#### TEXT PROVIDED:
====================
This is the latest in an ongoing series in which we will be publishing articles from Lunch 11: Domestication. To purchase a hard copy of the issue, please contact the editors at firstname.lastname@example.org.
“Domestic” has become a term to broadly describe all things pertaining to the home. Noted linguist and catalyst of structuralist theory Ferdinand de Saussure argues that the meaning of words emerges from their relationship to other words, often forming binary oppositions where meaning is predicated on difference (Judith Butler, Undoing Gender (New York: Routledge, 2004), 41-42). When domesticity refers to the physical and conceptual realm of the home, its opposite is “public.” In a global context the opposite of domestic is “foreign.” This double-layered meaning posits domesticity as a descriptor of something much more abstract and intangible, a feeling of home on multiple scales.
====================
#### WORK TO BE COMPLETED:
Decide whether each statement agrees with the text on domesticity above. For each, answer yes or no and quote the deciding words of the text.
1. In a global context, the opposite of domestic is "foreign."
2. Hard copies of the issue can be bought at bookstores.
3. When domesticity refers to the realm of the home, its opposite is "private."

#### SOURCE DATA:
====================
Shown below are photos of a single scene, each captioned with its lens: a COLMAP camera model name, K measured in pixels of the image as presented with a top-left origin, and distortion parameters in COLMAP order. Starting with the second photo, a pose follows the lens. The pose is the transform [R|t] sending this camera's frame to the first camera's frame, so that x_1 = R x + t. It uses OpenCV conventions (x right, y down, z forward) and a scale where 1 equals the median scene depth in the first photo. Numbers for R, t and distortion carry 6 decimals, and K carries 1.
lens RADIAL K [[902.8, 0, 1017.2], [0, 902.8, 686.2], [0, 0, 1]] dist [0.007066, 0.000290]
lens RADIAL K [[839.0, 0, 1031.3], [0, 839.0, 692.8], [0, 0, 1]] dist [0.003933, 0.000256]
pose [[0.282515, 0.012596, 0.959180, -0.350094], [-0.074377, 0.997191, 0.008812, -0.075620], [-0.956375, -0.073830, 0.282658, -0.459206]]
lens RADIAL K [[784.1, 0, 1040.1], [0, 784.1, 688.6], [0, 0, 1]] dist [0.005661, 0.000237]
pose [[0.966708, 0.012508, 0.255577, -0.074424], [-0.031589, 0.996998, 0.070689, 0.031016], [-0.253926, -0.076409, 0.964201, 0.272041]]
====================
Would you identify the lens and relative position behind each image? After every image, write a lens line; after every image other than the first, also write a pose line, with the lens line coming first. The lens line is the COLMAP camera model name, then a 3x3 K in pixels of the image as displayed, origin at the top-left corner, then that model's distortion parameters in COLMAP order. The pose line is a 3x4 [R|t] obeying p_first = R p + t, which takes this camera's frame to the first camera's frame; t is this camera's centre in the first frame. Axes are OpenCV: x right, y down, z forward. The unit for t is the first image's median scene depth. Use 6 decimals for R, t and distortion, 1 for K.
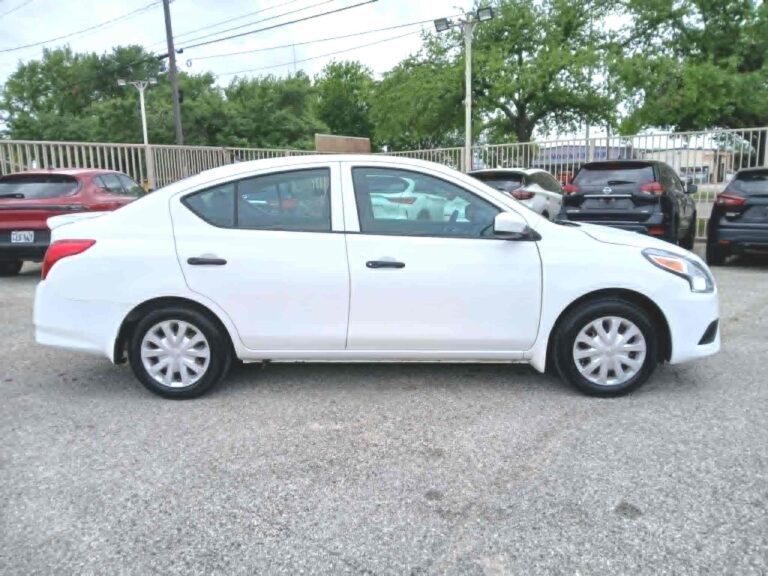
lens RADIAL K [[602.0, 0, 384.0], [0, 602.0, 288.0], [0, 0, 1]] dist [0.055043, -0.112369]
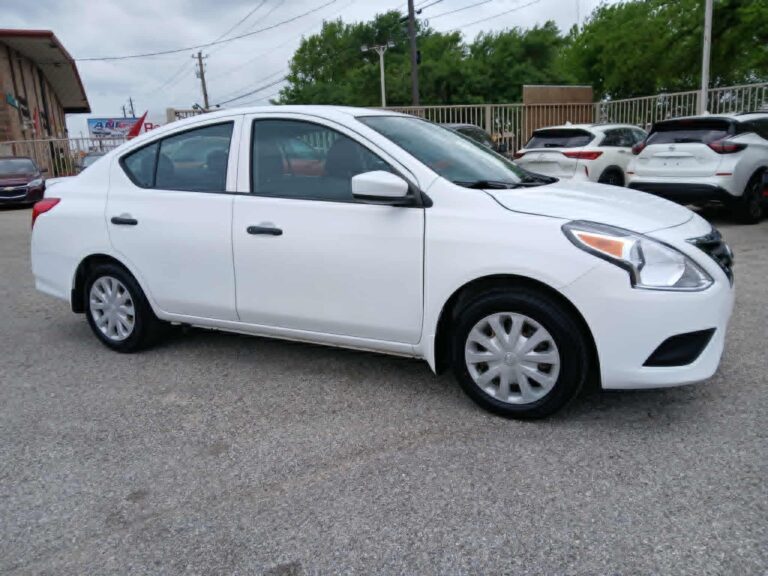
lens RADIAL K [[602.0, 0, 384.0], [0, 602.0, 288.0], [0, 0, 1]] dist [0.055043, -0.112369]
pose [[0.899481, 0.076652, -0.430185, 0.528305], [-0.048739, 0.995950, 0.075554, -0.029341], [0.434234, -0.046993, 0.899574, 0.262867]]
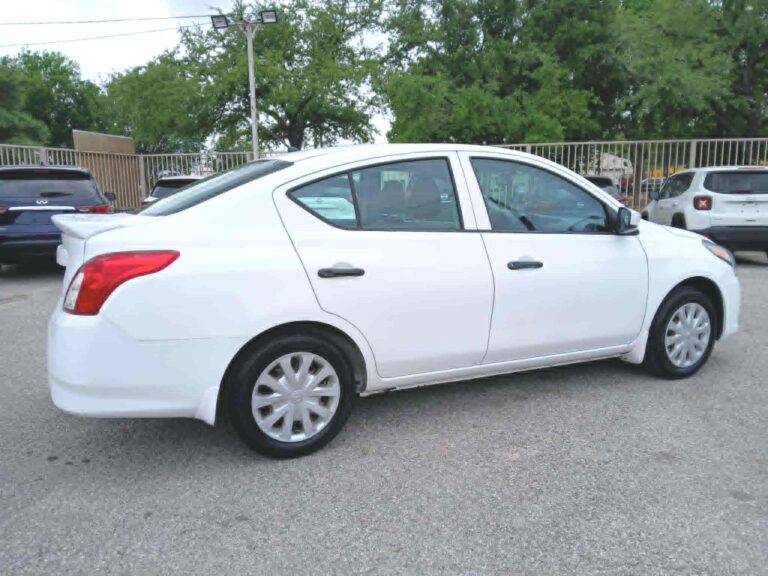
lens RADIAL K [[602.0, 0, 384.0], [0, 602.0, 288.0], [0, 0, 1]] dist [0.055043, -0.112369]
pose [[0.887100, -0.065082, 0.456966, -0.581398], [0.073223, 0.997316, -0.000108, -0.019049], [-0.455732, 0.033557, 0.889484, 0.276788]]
====================
#### EXPECTED ANSWER:
1. Yes: "In a global context the opposite of domestic is “foreign.”"
2. No: "To purchase a hard copy of the issue, please contact the editors"
3. No: "When domesticity refers to the physical and conceptual realm of the home, its opposite is “public.”"